For many, December is a time of winding down – both at home and at work. But for me, things have ramped up on both fronts. I still laugh at my manager’s use of the phrase “quiet period” for these last few weeks, because each year, it feels like work intensifies for me at year-end. The travel-related work is also a monster, as is normal life admin – all of which have contributed to a rather intense year-end. I keep plodding along, doing what I need to, just hoping that by the time we leave for this holiday, I’ll be able to rest – mentally, at least. My mind has been over-active all year, driven by everything that’s gone on. And even though this trip will add more, my hope is that the change of environment and the adventures will be a welcome change. A break from all the usual thoughts and burdens which weigh me down. The last few weeks, though, have given me opportunities for more focus and quiet, in that I can finally leave home to work in my old office most days. The building is empty, and even though there’s lots of work (on multiple fronts), just being alone – without the sounds of TV shows and fun-loving kids (I often remind them to enjoy this time, because childhood Summers are the best, most care-free holidays of their lives), and the endless stream of tasks and responsibilities that come with being at home – is a balm to my overcrowded mind.

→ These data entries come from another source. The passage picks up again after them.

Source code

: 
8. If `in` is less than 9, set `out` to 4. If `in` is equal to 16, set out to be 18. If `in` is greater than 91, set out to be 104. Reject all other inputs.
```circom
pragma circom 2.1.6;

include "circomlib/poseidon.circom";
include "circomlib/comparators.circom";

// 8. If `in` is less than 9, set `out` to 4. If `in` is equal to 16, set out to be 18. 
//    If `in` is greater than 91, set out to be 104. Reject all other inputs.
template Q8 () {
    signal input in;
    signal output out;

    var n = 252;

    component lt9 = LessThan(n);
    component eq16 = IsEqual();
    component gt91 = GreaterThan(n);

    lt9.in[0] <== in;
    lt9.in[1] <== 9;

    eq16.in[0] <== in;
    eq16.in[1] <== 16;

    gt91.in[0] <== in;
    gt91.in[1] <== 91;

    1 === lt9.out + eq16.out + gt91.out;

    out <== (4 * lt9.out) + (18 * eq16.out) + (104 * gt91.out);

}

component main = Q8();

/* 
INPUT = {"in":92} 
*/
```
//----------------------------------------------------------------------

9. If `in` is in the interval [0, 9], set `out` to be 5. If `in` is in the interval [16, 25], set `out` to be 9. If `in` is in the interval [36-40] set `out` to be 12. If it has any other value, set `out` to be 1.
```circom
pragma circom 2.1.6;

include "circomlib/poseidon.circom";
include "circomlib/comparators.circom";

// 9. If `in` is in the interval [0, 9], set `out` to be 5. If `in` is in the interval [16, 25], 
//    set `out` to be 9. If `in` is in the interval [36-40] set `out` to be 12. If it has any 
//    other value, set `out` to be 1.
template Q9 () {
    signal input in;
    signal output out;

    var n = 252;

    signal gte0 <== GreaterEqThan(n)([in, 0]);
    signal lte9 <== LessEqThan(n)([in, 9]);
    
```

So, finally, as I head off (my last working day of the year over a few hours ago), I look back on what’s been a very full, very challenging, but very enriching year. Alhamdullilah – I’m grateful to God for bringing me through it all, and allowing me the growth that it’s brought – whether I’ve recognised those changes or not. I’m not listening to those who – at this time of year – roll out advice about new year’s resolutions and fresh start planning, because I just want to sit with the sense of having completed this year. Working all the way to the end (well, almost the end) of year doesn’t give one the rest and downtime that affords one the opportunity to recuperate and think about plans for the next one.
And that’s totally fine with me.
I still dream that one day, sooner or later, I will experience a Summer holiday where I can actually just sit and do nothing. Totally relax and recover from the year that preceded.
But that’s not where I am in life, and I don’t complain, because I am far more privileged than most. All I can do is be grateful, try to experience life fully, and do my best to bring balance to the future that awaits.
Thank you for reading this far, and I wish you a wonderful, joyful, and peaceful holiday season.
Yacoob

What a profound reflection on your year’s gifts and challenges, Yacoob. I can see the threads of hope and gratitude, but also those of frustration and exhaustion.
And there is hard-earned transformation, gratitude, and such great goodness and light. It is a privilege to know you, Yacoob, and I wish you long hours of deep peace, creativity, and a lightness of being in your new year.